Excerpt provided
== Segment start ==
After five successive washes, bound phages were eluted with glycine (0.2 M; pH 2.2). The eluded phages were amplified in Escherichia Coli XL1-Blue for plasmid extraction using a Miniprep Kit (Qiagen-27106), followed by electroporation in E. coli TOP-10 F’. Transformed bacteria were plated with SB medium, 2% (v/v) of 2 M glucose and 2.5mM IPTG (Sigma-I6758), to obtain soluble scFv. The most reactive scFv antibody was purified in a Nickel affinity column (Histrap HP 5mL; GE Healthcare). Then, a plate was sensitized with the supernatant containing soluble scFv, blocked with PBS-BSA 5% and detected with the anti-hemagglutinin (anti-HA) coupled with peroxidase (1:2500). The most reactive scFv was used for ELISA tests against specific targets.
After obtaining the most reactive scFv against each peptide, the antibodies were purified on a Nickel affinity column (Histrap HP 5ml, GE Healthcare) on HPLC (ÄKTApurifier-GE Healthcare) and concentrated by lyophilization.
Antibody validation in ELISA
To detect the expressed antibodies, plates were sensitized with the supernatant containing the soluble scFv and blocked with PBS-BSA 5%. Anti-HA conjugated to peroxidase (1:2500) was used as a secondary antibody.
After the ELISA assay, tests were performed to detect interaction with the target. The plate was sensitized with 1 µg of the peptides and blocked with PBS-BSA 5%. Supernatant containing the scFv was placed in contact with the plate, followed by the same steps used in the previous ELISA.
Antibody sequencing and bioinformatics
Sequencing of the light (mmb4 primer) and heavy (mmb5 primer) antibody chains was performed using a DyEnamic ET Dye Terminator Cycle Sequencing kit on MegaBaceTM 1000 (GE Healthcare). The deduction of anti-MPML12-E3 (GenBank accession number: OQ835554) and anti-MPML14-G2 E3 (GenBank accession number: OQ835555) antibody sequences was performed in the IgBlast (Ye et al. 2013) and Vbase2v (Retter et al. 2005) software. The 3D structure was obtained using I-TASSER (Yang et al. 2014b) and Kotai Antibody Builder (Duhovny et al. 2002). Validation of the binding affinity of the anti-MPML14 antibody with synthetic peptide MPML14 and the GroEL protein was performed in PatchDock (Schneidman-Duhovny et al. 2005).
Immunoprecipitation and mass spectrometry
To find out which M. leprae native protein the MPML14 peptide mimics, the scFv anti-MPML14 antibody was coupled to Ni-charged MagBeads (GenScript) magnetic nanoparticles according to the protocol described by the manufacturer. Subsequently, the total protein extract of M. leprae (1000 ug/ml) was placed in contact with the nanoparticles coupled to the antibody of interest for 1 h at room temperature. Washes (10x) were performed to remove non-binding proteins. Antibody-bound proteins were eluted with glycine acid (0.2 M pH 2.2). The protein present in the eluate was identified using mass spectrometry.
== Segment end ==
Records drawn from a data source
== Segment start ==
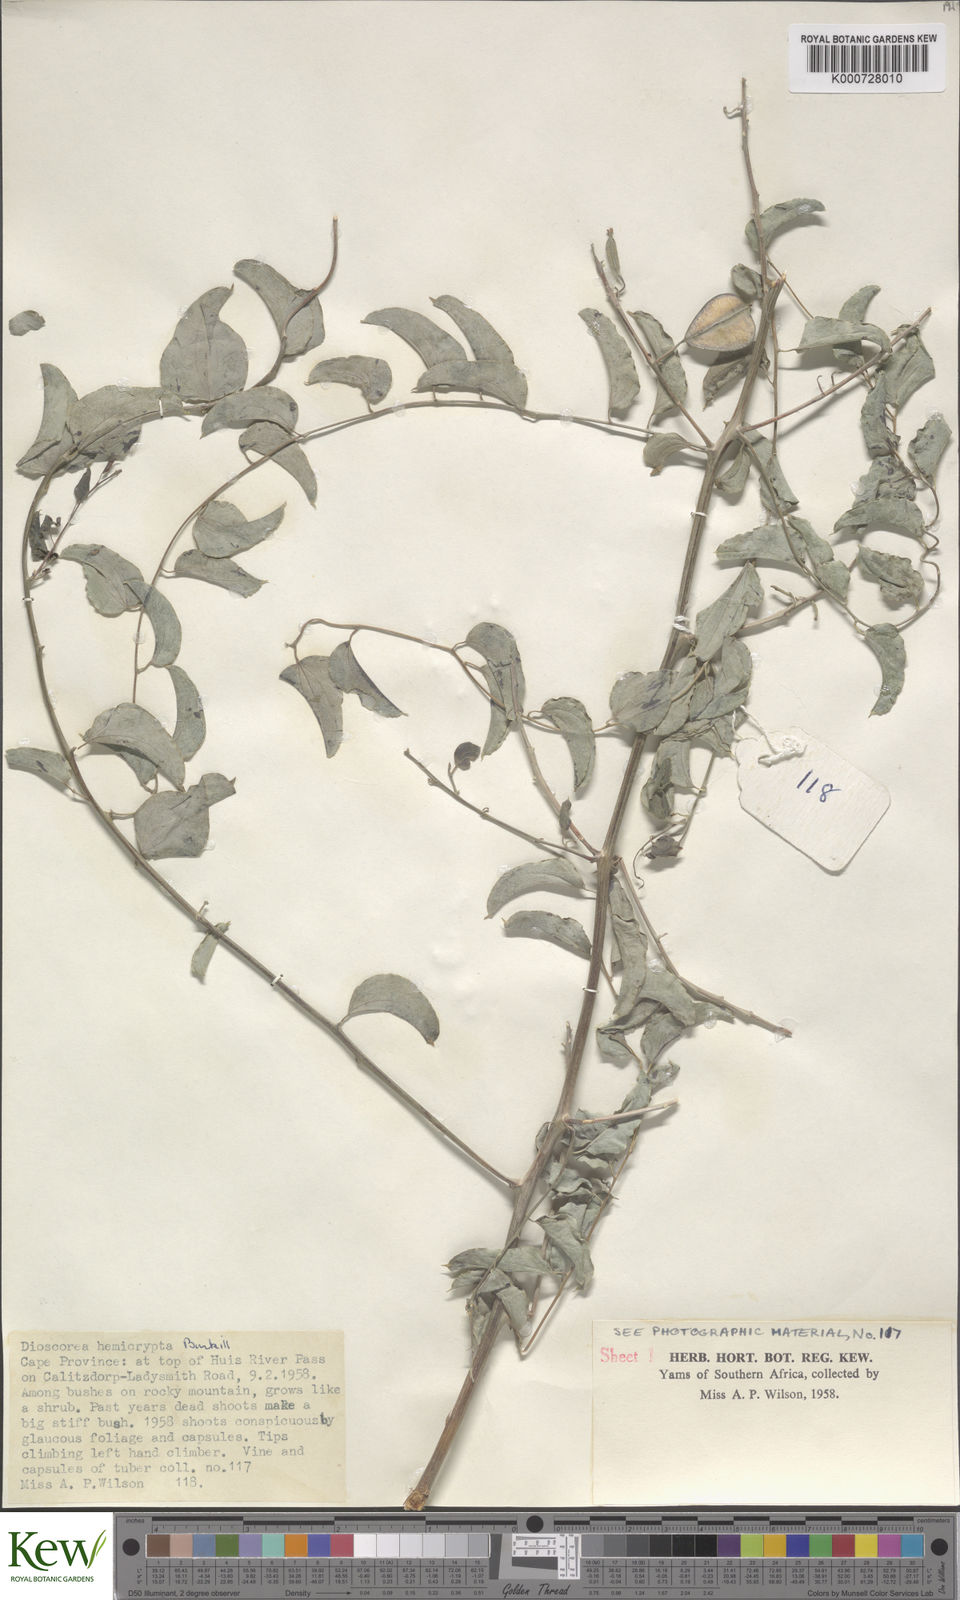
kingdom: Plantae
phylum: Tracheophyta
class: Liliopsida
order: Dioscoreales
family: Dioscoreaceae
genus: Dioscorea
== Segment end ==
Task requirements
Reproduce the part of the antibody methods text that opens with the words "After obtaining the" and closes with "the previous ELISA.". None of the items are needed for this work.

Completed exercise
After obtaining the most reactive scFv against each peptide, the antibodies were purified on a Nickel affinity column (Histrap HP 5ml, GE Healthcare) on HPLC (ÄKTApurifier-GE Healthcare) and concentrated by lyophilization.
Antibody validation in ELISA
To detect the expressed antibodies, plates were sensitized with the supernatant containing the soluble scFv and blocked with PBS-BSA 5%. Anti-HA conjugated to peroxidase (1:2500) was used as a secondary antibody.
After the ELISA assay, tests were performed to detect interaction with the target. The plate was sensitized with 1 µg of the peptides and blocked with PBS-BSA 5%. Supernatant containing the scFv was placed in contact with the plate, followed by the same steps used in the previous ELISA.